● Records shown:
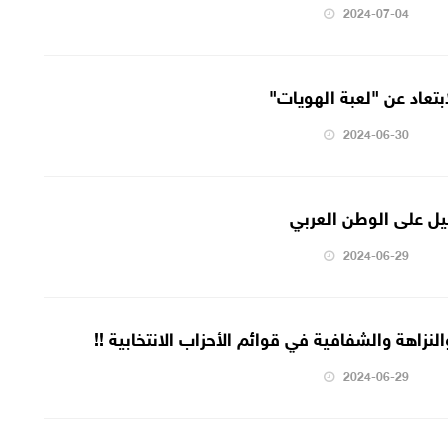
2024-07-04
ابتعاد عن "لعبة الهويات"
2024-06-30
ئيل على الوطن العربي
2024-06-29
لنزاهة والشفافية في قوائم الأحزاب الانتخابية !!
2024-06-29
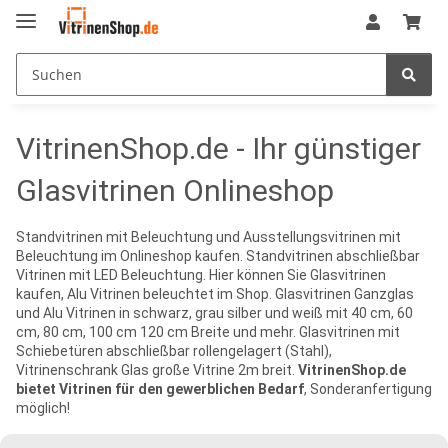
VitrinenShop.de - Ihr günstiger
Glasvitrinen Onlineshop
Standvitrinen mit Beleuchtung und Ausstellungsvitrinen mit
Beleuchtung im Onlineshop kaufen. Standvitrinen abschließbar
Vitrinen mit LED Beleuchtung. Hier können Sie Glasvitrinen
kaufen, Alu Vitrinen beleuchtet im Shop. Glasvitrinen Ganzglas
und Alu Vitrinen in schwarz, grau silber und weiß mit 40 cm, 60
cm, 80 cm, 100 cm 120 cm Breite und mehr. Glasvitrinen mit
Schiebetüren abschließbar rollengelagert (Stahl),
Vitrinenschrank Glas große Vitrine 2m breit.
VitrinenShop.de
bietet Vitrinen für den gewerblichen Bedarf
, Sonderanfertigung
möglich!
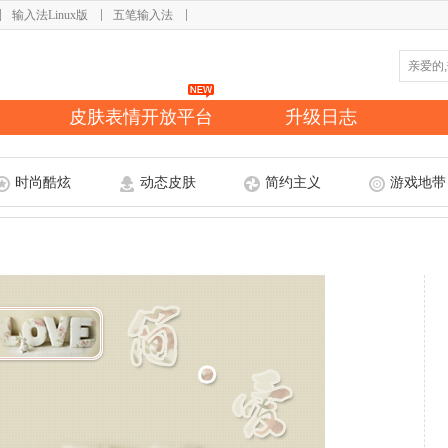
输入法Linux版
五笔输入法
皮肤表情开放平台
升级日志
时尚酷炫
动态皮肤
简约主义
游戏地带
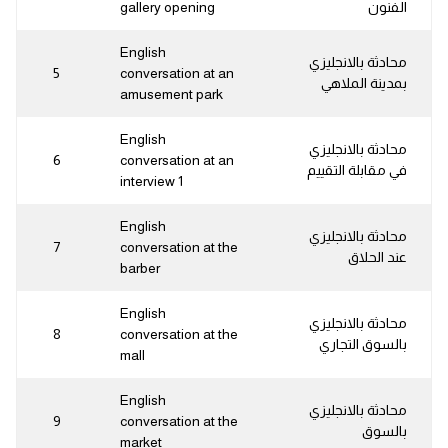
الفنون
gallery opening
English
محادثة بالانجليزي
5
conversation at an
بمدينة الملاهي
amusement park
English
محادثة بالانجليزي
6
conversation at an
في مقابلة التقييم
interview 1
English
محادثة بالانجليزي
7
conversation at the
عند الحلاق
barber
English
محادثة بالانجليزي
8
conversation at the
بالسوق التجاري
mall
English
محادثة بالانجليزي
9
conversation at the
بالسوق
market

---

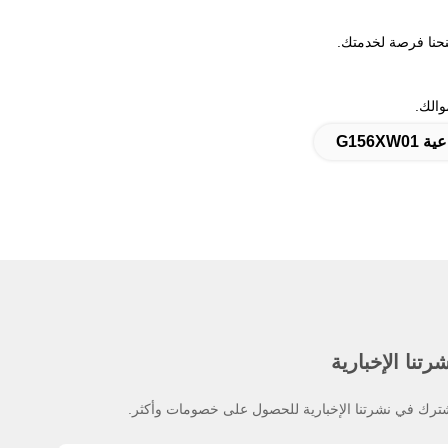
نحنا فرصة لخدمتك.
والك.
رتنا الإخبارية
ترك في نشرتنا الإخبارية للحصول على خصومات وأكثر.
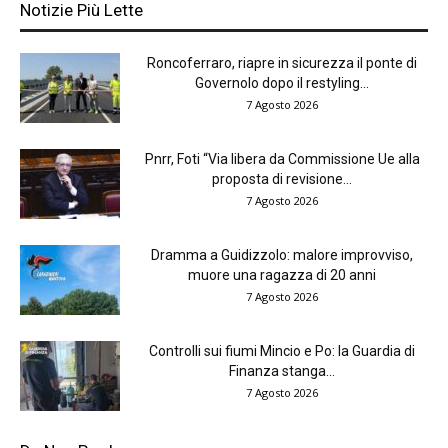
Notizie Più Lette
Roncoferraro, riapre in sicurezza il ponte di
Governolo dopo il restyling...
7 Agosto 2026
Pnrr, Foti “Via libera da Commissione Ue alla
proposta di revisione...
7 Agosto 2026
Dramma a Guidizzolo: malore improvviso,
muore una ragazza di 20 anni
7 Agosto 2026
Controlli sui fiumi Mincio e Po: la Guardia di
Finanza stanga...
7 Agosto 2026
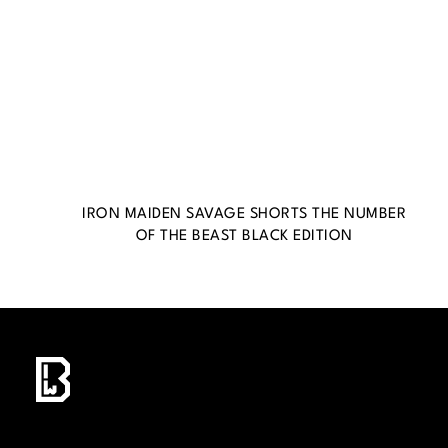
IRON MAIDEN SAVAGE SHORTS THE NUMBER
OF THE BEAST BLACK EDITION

● Job: Repeat exactly the lines above, from the line that contains "muore una ragazza di 20 anni" down through the line that contains "OF THE BEAST BLACK EDITION". Include both of those lines and none of the pictures.

● Answer to this task:
muore una ragazza di 20 anni
7 Agosto 2026
Controlli sui fiumi Mincio e Po: la Guardia di
Finanza stanga...
7 Agosto 2026
IRON MAIDEN SAVAGE SHORTS THE NUMBER
OF THE BEAST BLACK EDITION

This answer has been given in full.